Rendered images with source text
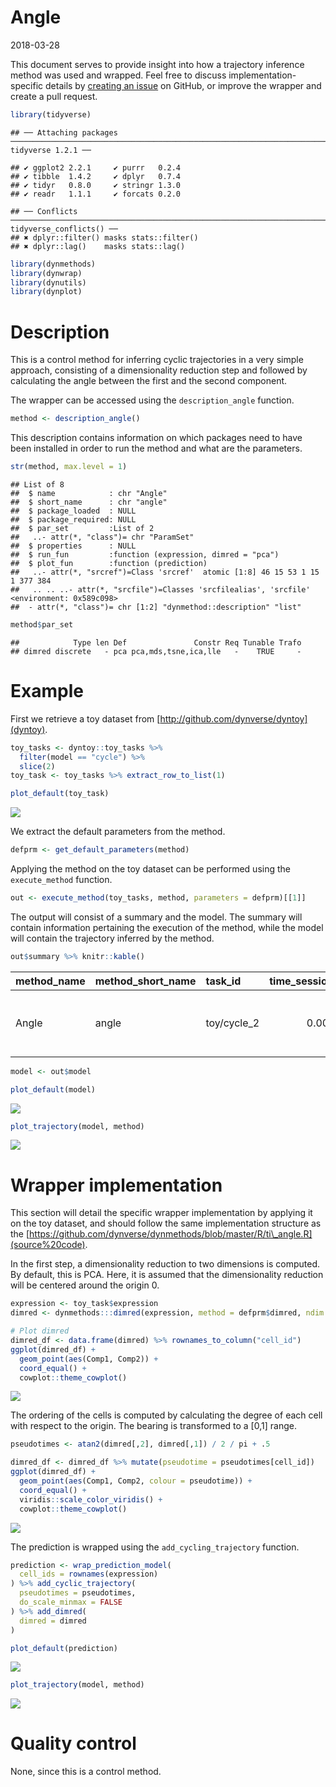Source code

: Angle
================
2018-03-28

This document serves to provide insight into how a trajectory inference method was used and wrapped. Feel free to discuss implementation-specific details by [creating an issue](https://github.com/dynverse/dynmethods/issues) on GitHub, or improve the wrapper and create a pull request.

``` r
library(tidyverse)
```

    ## ── Attaching packages ─────────────────────────────────────────────────────────────────────────────────────────────────────────────────────────────────────────────────────────────────────────────────────────────────────────────── tidyverse 1.2.1 ──

    ## ✔ ggplot2 2.2.1     ✔ purrr   0.2.4
    ## ✔ tibble  1.4.2     ✔ dplyr   0.7.4
    ## ✔ tidyr   0.8.0     ✔ stringr 1.3.0
    ## ✔ readr   1.1.1     ✔ forcats 0.2.0

    ## ── Conflicts ────────────────────────────────────────────────────────────────────────────────────────────────────────────────────────────────────────────────────────────────────────────────────────────────────────────────── tidyverse_conflicts() ──
    ## ✖ dplyr::filter() masks stats::filter()
    ## ✖ dplyr::lag()    masks stats::lag()

``` r
library(dynmethods)
library(dynwrap)
library(dynutils)
library(dynplot)
```

Description
===========

This is a control method for inferring cyclic trajectories in a very simple approach, consisting of a dimensionality reduction step and followed by calculating the angle between the first and the second component.

The wrapper can be accessed using the `description_angle` function.

``` r
method <- description_angle()
```

This description contains information on which packages need to have been installed in order to run the method and what are the parameters.

``` r
str(method, max.level = 1)
```

    ## List of 8
    ##  $ name            : chr "Angle"
    ##  $ short_name      : chr "angle"
    ##  $ package_loaded  : NULL
    ##  $ package_required: NULL
    ##  $ par_set         :List of 2
    ##   ..- attr(*, "class")= chr "ParamSet"
    ##  $ properties      : NULL
    ##  $ run_fun         :function (expression, dimred = "pca")  
    ##  $ plot_fun        :function (prediction)  
    ##   ..- attr(*, "srcref")=Class 'srcref'  atomic [1:8] 46 15 53 1 15 1 377 384
    ##   .. .. ..- attr(*, "srcfile")=Classes 'srcfilealias', 'srcfile' <environment: 0x589c098> 
    ##  - attr(*, "class")= chr [1:2] "dynmethod::description" "list"

``` r
method$par_set
```

    ##            Type len Def               Constr Req Tunable Trafo
    ## dimred discrete   - pca pca,mds,tsne,ica,lle   -    TRUE     -

Example
=======

First we retrieve a toy dataset from [http://github.com/dynverse/dyntoy](dyntoy).

``` r
toy_tasks <- dyntoy::toy_tasks %>% 
  filter(model == "cycle") %>% 
  slice(2)
toy_task <- toy_tasks %>% extract_row_to_list(1)

plot_default(toy_task)
```

![](angle_files/figure-markdown_github/unnamed-chunk-5-1.png)

We extract the default parameters from the method.

``` r
defprm <- get_default_parameters(method)
```

Applying the method on the toy dataset can be performed using the `execute_method` function.

``` r
out <- execute_method(toy_tasks, method, parameters = defprm)[[1]]
```

The output will consist of a summary and the model. The summary will contain information pertaining the execution of the method, while the model will contain the trajectory inferred by the method.

``` r
out$summary %>% knitr::kable()
```

| method\_name | method\_short\_name | task\_id     |  time\_sessionsetup|  time\_preprocessing|  time\_method|  time\_postprocessing|  time\_wrapping|  time\_sessioncleanup| error |  num\_files\_created|  num\_setseed\_calls| prior\_df                                                   |
|:-------------|:--------------------|:-------------|-------------------:|--------------------:|-------------:|---------------------:|---------------:|---------------------:|:------|--------------------:|--------------------:|:------------------------------------------------------------|
| Angle        | angle               | toy/cycle\_2 |           0.0028157|             9.32e-05|     0.0057244|             0.1609828|       0.0001738|             0.0005841| NULL  |                    0|                    0| list(prior\_type = logical(0), prior\_names = character(0)) |

``` r
model <- out$model 

plot_default(model)
```

![](angle_files/figure-markdown_github/unnamed-chunk-8-1.png)

``` r
plot_trajectory(model, method)
```

![](angle_files/figure-markdown_github/unnamed-chunk-8-2.png)

Wrapper implementation
======================

This section will detail the specific wrapper implementation by applying it on the toy dataset, and should follow the same implementation structure as the [https://github.com/dynverse/dynmethods/blob/master/R/ti\_angle.R](source%20code).

In the first step, a dimensionality reduction to two dimensions is computed. By default, this is PCA. Here, it is assumed that the dimensionality reduction will be centered around the origin 0.

``` r
expression <- toy_task$expression
dimred <- dynmethods:::dimred(expression, method = defprm$dimred, ndim = 2)

# Plot dimred
dimred_df <- data.frame(dimred) %>% rownames_to_column("cell_id")
ggplot(dimred_df) + 
  geom_point(aes(Comp1, Comp2)) + 
  coord_equal() +
  cowplot::theme_cowplot()
```

![](angle_files/figure-markdown_github/unnamed-chunk-9-1.png)

The ordering of the cells is computed by calculating the degree of each cell with respect to the origin. The bearing is transformed to a \[0,1\] range.

``` r
pseudotimes <- atan2(dimred[,2], dimred[,1]) / 2 / pi + .5

dimred_df <- dimred_df %>% mutate(pseudotime = pseudotimes[cell_id])
ggplot(dimred_df) +
  geom_point(aes(Comp1, Comp2, colour = pseudotime)) +
  coord_equal() + 
  viridis::scale_color_viridis() +
  cowplot::theme_cowplot()
```

![](angle_files/figure-markdown_github/unnamed-chunk-10-1.png)

The prediction is wrapped using the `add_cycling_trajectory` function.

``` r
prediction <- wrap_prediction_model(
  cell_ids = rownames(expression)
) %>% add_cyclic_trajectory(
  pseudotimes = pseudotimes,
  do_scale_minmax = FALSE
) %>% add_dimred(
  dimred = dimred
)

plot_default(prediction)
```

![](angle_files/figure-markdown_github/unnamed-chunk-11-1.png)

``` r
plot_trajectory(model, method)
```

![](angle_files/figure-markdown_github/unnamed-chunk-11-2.png)

Quality control
===============

None, since this is a control method.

Exercise prompt ->
Go line by line through the data above and report each one that holds the string "dimensionality".

Problem solution ->
This is a control method for inferring cyclic trajectories in a very simple approach, consisting of a dimensionality reduction step and followed by calculating the angle between the first and the second component.
In the first step, a dimensionality reduction to two dimensions is computed. By default, this is PCA. Here, it is assumed that the dimensionality reduction will be centered around the origin 0.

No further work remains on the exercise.